Background Traumatic acute subdural haematoma is a debilitating condition. Laterality intuitively influences management and outcome. However, in contrast to stroke, this research area is rarely studied. The aim is to investigate whether the hemisphere location of the ASDH influences patient outcome. Methods For this multicentre observational retrospective cohort study, patients were considered eligible when they were treated by a neurosurgeon for traumatic brain injury between 2008 and 2012, were > 16 years of age, had sustained brain injury with direct presentation to the emergency room and showed a hyperdense, crescent shaped lesion on the computed tomography scan. Patients were followed for a duration of 3-9 months post-trauma for functional outcome and 2-6 years for health-related quality of life. Main outcomes and measures included mortality, Glasgow Outcome Scale and the Quality of Life after Brain Injury score. The hypothesis was formulated after data collection.
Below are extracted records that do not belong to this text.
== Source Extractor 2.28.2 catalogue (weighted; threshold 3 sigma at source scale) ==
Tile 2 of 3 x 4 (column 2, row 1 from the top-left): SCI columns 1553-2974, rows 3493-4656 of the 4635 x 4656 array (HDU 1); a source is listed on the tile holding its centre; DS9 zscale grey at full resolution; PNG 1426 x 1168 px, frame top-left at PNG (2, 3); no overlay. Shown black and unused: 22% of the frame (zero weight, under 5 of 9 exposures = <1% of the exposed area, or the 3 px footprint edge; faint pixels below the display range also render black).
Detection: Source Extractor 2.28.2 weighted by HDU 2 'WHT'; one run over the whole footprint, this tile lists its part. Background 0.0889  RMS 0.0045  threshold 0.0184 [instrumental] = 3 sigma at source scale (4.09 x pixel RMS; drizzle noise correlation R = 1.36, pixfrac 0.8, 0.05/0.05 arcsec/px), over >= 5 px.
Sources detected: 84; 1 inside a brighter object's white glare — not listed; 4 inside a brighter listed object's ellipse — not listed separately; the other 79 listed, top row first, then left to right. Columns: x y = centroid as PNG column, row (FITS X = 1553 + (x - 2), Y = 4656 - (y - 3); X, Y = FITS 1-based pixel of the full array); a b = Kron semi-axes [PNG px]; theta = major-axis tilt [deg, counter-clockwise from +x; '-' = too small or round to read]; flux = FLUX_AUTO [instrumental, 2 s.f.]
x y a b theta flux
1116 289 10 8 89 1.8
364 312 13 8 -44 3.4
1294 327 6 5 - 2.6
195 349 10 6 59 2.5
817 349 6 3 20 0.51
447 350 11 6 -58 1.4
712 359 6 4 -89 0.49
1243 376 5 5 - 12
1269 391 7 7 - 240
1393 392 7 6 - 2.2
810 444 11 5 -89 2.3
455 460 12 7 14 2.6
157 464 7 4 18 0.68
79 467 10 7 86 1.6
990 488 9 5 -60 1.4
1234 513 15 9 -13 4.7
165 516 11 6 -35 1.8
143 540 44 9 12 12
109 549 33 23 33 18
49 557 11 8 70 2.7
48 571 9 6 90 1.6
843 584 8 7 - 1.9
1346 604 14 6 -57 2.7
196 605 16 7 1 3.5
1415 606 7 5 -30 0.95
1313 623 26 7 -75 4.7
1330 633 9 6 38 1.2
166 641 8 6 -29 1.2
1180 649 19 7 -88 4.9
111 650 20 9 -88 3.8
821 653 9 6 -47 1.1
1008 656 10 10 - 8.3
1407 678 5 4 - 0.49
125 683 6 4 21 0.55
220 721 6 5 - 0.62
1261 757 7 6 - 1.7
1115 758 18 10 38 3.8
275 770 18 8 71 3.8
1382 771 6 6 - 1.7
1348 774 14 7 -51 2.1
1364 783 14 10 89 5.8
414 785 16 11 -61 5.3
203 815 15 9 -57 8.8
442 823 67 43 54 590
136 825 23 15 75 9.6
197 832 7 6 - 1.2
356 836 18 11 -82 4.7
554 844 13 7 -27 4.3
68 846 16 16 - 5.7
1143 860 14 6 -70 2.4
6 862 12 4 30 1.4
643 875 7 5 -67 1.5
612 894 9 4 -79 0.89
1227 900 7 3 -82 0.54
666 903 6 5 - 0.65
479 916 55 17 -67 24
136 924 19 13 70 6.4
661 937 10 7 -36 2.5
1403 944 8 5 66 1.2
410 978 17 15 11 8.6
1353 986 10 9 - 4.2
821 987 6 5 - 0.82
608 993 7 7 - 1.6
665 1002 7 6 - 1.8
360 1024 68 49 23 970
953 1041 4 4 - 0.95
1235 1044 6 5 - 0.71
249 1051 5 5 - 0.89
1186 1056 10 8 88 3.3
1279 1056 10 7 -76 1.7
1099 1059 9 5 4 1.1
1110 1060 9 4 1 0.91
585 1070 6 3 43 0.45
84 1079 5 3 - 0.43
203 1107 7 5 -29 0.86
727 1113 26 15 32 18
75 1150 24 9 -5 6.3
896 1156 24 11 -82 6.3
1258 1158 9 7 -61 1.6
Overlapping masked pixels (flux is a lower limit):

Results Of the 187 patients included, 90 had a left-sided ASDH and 97 had a right-sided haematoma. Both groups were comparable at baseline and with respect to the executed treatment. Furthermore, both groups showed no significant difference in mortality and Glasgow Outcome Scale score. Health-related quality of life, assessed 59 months (IQR 43-66) post-injury, was higher for patients with a right-sided haematoma (Quality of Life after Brain Injury score: 80 vs 61, P =  0.07). Conclusions This study suggests patients with a right-sided acute subdural haematoma have a better long-term health-related quality of life compared to patients with a left-sided acute subdural haematoma.